Your objective:
Rewrite the text of the records below with "Pioneers Go East Collective" renamed to "PGE Collective" at each occurrence and no other changes. Leave out the pictures.

Exercise inputs:
───

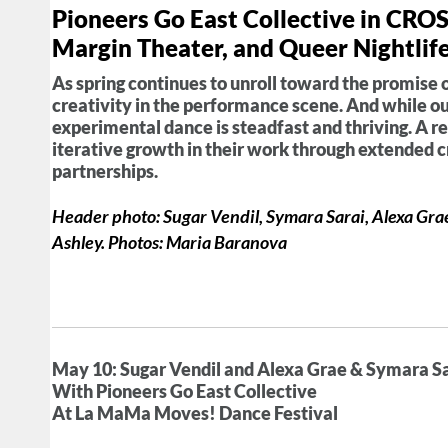
Pioneers Go East Collective in CR
Margin Theater, and Queer Nightli
As spring continues to unroll toward the promise 
creativity in the performance scene. And while our
experimental dance is steadfast and thriving. A r
iterative growth in their work through extended 
partnerships.
Header photo: Sugar Vendil, Symara Sarai, Alexa Grae 
Ashley. Photos: Maria Baranova
May 10: Sugar Vendil and Alexa Grae & Symara S
With Pioneers Go East Collective
At La MaMa Moves! Dance Festival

───

Answer:
PGE Collective in CR
Margin Theater, and Queer Nightli
As spring continues to unroll toward the promise 
creativity in the performance scene. And while our
experimental dance is steadfast and thriving. A r
iterative growth in their work through extended 
partnerships.
Header photo: Sugar Vendil, Symara Sarai, Alexa Grae 
Ashley. Photos: Maria Baranova
May 10: Sugar Vendil and Alexa Grae & Symara S
With PGE Collective
At La MaMa Moves! Dance Festival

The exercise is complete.